What the exercise asks → From the records below, take each line where the string "documentclass" shows up and copy it.

(Plain-text document sources)

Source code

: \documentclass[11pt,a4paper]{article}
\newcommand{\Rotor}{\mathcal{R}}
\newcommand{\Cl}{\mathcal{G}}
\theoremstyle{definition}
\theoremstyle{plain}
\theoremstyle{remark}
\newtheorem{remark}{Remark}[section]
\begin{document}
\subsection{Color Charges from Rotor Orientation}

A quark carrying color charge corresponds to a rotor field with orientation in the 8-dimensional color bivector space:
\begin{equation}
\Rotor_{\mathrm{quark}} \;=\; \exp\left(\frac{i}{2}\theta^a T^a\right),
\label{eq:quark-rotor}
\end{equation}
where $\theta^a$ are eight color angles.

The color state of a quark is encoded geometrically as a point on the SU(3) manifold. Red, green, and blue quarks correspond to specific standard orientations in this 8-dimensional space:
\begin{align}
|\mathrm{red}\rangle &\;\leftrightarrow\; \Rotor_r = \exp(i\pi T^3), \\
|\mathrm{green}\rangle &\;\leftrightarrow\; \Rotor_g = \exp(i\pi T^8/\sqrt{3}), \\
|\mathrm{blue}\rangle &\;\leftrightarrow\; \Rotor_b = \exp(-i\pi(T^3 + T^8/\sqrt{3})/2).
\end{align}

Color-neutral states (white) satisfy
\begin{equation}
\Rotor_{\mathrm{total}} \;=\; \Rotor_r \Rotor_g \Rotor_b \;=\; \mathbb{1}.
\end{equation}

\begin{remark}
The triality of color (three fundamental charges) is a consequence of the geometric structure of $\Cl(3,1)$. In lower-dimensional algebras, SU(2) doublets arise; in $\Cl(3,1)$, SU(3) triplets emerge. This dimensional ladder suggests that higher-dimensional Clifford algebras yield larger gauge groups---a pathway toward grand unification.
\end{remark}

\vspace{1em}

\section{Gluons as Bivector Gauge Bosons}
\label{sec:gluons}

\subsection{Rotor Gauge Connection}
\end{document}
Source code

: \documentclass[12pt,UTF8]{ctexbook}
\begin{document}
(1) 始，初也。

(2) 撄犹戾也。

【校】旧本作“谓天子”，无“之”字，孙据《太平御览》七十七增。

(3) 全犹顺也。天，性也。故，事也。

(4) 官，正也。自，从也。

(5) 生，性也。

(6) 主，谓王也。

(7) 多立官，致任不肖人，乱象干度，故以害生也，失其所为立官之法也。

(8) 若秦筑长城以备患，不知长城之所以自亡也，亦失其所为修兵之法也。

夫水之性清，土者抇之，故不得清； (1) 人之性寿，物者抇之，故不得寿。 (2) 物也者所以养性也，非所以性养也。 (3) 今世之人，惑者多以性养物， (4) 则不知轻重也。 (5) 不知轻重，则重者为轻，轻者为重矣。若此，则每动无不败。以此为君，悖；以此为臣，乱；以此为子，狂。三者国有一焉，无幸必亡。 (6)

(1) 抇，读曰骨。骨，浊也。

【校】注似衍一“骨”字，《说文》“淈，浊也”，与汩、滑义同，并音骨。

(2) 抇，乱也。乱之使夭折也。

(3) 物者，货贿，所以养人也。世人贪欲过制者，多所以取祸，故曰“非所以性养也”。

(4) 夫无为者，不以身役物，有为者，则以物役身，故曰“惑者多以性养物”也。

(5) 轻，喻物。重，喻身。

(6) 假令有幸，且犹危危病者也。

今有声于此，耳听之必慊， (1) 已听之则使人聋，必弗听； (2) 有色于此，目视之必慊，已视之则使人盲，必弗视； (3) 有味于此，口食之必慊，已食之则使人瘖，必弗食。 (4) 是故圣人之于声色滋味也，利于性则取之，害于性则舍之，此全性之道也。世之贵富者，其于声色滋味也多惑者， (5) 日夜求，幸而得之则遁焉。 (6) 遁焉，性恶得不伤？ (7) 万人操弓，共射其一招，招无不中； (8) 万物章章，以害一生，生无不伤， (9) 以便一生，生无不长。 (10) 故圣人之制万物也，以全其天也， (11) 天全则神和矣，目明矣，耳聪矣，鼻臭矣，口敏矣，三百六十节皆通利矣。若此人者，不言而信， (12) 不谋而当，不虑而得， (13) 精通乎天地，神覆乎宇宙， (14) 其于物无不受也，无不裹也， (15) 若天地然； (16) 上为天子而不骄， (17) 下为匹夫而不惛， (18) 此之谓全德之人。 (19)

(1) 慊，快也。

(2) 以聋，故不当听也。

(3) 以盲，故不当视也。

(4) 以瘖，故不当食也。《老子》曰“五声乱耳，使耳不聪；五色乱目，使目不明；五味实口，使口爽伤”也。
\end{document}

Output for this exercise →
: \documentclass[11pt,a4paper]{article}
: \documentclass[12pt,UTF8]{ctexbook}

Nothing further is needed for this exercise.